Perjalanan Mudik

Posted by Aryo Sanjaya, 23 Oct 2006

Berangkat mudik sebenarnya direncanakan jam 7 pagi. Tapi saat kita sedang makan sahur bersama, si Wamir nyeletuk "gimana kalo berangkatnya setelah sahur saja?". Ya, ide bagus. Selain karena jalanan yang masih sepi, juga akan menghemat waktu, dibandingkan jika harus tidur lagi setelah shubuh.

Aku berbenah dengan cepat, masukkan 2 baju + 4 kaos + 2 celana + laptop + etc ke tas ransel, dan setelah shubuh, kita bertiga mulai berangkat. Aku dibonceng si Wamir pakai motorku, dan Yuyun naik motornya sendiri. Sekitar jam 4 lebih seperempat kita sudah keluar perumahan Joyogrand.

Jalanan yang lengang memang melancarkan perjalanan, tapi kewaspadaan justru harus lebih meningkat. Terbukti, setelah melewati terminal Landungsari, memasuki daerah Pendem, ada sepeda motor yang tiba-tiba keluar dari sebuah gang, beberapa meter di depan kita, dan langsung nyebrang jalan. Kita yang sedang melaju kencang, tentu saja kelabakan dengan kejutan itu. Terutama si Yuyun yang ada di posisi depan, nyaris saja. Untung dia lahir di sepeda motor, jadi bisa menguasai laju motornya, dan bisa melewati si orang ngawur itu.

Latihan:
**A.** Sebutkan semua nama tempat yang muncul dalam cerita mudik di atas.
**B.** Lanjutkan cerita mudik di atas, mulai setelah kalimat terakhirnya.

Data untuk Ditinjau:
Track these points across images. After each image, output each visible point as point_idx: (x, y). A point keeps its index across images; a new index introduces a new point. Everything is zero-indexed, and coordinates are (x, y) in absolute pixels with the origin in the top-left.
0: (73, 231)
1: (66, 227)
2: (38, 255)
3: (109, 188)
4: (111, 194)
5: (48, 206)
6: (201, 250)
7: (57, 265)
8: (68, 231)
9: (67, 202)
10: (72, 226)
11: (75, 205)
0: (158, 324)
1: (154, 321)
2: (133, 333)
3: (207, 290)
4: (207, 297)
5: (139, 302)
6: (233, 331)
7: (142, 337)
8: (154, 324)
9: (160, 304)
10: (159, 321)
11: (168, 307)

---

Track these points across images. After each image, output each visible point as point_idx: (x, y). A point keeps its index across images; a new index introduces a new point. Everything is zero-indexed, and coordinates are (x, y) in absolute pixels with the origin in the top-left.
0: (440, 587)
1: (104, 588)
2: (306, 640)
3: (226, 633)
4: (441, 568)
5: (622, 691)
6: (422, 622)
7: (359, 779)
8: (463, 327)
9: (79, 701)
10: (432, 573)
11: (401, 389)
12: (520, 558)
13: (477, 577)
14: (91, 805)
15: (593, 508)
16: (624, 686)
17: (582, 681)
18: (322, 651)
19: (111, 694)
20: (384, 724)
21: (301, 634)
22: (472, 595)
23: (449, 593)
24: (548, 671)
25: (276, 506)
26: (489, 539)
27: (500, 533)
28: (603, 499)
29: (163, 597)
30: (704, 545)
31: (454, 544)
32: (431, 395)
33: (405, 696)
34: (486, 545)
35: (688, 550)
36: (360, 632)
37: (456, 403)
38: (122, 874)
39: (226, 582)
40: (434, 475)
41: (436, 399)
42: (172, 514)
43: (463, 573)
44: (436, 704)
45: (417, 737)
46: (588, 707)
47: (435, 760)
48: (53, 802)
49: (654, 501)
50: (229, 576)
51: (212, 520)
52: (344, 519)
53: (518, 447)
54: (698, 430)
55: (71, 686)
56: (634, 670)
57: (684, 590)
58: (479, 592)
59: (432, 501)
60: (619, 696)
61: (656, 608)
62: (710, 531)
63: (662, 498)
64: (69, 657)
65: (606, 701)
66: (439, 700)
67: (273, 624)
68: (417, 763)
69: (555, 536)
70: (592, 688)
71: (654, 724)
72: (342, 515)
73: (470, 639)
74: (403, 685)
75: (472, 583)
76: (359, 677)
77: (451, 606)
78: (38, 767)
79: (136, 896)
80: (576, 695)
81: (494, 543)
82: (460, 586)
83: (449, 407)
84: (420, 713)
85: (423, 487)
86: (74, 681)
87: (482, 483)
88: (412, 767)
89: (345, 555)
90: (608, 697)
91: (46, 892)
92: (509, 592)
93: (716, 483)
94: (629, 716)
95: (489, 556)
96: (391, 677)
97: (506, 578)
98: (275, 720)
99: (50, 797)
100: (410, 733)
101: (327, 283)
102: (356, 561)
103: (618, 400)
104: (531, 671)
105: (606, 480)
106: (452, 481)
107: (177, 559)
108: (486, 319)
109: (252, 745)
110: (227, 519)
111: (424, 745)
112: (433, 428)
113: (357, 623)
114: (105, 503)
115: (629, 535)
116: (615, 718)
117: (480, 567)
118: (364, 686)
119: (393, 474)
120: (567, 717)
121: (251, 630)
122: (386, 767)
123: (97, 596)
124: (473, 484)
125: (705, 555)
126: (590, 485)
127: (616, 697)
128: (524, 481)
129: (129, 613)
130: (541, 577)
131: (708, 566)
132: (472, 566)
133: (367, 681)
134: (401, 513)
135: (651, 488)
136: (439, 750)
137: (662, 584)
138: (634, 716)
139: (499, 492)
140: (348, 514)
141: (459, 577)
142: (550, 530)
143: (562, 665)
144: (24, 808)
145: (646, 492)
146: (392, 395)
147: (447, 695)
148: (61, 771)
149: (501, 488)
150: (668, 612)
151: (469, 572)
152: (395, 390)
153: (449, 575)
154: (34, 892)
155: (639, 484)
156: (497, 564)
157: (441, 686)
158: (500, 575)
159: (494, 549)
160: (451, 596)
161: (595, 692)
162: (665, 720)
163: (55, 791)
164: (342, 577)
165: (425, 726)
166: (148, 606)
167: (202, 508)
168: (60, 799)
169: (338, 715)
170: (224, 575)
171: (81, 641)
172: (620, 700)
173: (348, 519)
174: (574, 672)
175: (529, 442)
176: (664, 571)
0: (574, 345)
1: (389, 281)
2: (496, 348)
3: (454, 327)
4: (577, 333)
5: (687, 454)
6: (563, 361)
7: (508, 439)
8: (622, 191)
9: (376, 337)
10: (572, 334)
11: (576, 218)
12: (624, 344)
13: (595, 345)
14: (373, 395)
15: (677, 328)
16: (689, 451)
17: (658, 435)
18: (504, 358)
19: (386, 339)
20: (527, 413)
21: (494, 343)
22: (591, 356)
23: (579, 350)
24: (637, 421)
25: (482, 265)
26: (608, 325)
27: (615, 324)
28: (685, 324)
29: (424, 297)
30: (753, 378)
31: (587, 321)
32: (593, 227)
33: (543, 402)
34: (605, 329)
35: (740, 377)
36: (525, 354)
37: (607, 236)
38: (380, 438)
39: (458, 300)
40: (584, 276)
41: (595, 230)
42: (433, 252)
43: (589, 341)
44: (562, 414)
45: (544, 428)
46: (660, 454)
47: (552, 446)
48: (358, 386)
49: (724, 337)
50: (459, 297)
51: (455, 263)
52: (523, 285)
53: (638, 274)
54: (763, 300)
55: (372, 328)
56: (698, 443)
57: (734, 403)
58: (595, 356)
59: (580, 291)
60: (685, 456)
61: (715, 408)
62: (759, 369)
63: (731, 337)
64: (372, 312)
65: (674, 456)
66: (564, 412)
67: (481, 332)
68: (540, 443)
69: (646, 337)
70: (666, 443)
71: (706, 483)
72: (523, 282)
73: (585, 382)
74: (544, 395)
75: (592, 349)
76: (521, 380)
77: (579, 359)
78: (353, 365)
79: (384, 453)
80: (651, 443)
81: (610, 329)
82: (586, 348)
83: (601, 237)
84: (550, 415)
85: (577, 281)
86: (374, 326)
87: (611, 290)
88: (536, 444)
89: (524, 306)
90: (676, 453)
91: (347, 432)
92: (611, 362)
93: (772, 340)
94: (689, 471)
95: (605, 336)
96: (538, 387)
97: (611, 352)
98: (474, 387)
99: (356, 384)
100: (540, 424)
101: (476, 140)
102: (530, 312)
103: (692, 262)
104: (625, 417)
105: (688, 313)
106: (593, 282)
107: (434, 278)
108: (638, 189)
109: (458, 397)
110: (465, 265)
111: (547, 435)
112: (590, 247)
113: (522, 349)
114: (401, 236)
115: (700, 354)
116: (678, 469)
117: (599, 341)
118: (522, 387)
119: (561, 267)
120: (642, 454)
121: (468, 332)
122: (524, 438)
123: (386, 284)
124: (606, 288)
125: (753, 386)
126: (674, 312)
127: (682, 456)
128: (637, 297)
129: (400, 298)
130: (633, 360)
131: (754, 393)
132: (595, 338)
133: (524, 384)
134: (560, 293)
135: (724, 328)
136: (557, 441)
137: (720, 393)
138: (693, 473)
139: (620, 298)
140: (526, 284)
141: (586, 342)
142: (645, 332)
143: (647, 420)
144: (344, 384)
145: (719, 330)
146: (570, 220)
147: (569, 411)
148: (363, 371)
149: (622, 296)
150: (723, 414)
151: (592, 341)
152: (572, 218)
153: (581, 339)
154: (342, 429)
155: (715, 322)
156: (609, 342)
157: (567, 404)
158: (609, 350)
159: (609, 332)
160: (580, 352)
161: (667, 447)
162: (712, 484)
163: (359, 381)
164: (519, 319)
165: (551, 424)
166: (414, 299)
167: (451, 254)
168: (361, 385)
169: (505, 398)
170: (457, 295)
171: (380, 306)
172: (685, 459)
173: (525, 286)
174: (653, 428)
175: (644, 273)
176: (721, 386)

Jawaban Tiap Latihan:
**A.** Joyogrand, Landungsari, Pendem

**B.**
Mungkin orang itu masih ngantuk.

Berangkat pagi juga berarti harus siap menjadi pembuka jalan. Saat melewati kawasan Pujon dan Ngantang, jalanan masih ditutupi embun pagi, yang membuat jalanan basah dan kayaknya licin. Terutana karena jalanan yang mirip huruf S, kadang-kadang huruf Z, atau kadang juga mirip angka 8. Ngeri juga dibonceng sama Wamir di jalan itu. Setiap dia miringkan sepeda untuk belok di tikungan tajam, otomatis aku menyeimbangkan diri, berlawanan dengan arah miringnya. Ini hal yang berbahaya sebenarnya, seharusnya aku ikut saja arah gerakannya. Tapi namanya juga takut, jadi refrek aja.

Rute yang aku rancang sebelumnya, dari Kandangan harusnya menuju Ngoro. Tapi karena harus mengantar si Wamir dulu ke Nganjuk, aku ikut aja rute yang dia pilih. Dari Kandangan menuju Pare aku masih tau jalannya, tapi selepas itu aku sudah tidak mengenali lagi. Lewat jalanan kecil, bahkan sampai nyebrang sungai besar (Brantas?), yang jembatannya cuma berupa 2 gedek (anyaman bambu), yang di tengahnya dikaitkan pada sebuah perahu. Jembatan yang kreatif dan tidak stabil.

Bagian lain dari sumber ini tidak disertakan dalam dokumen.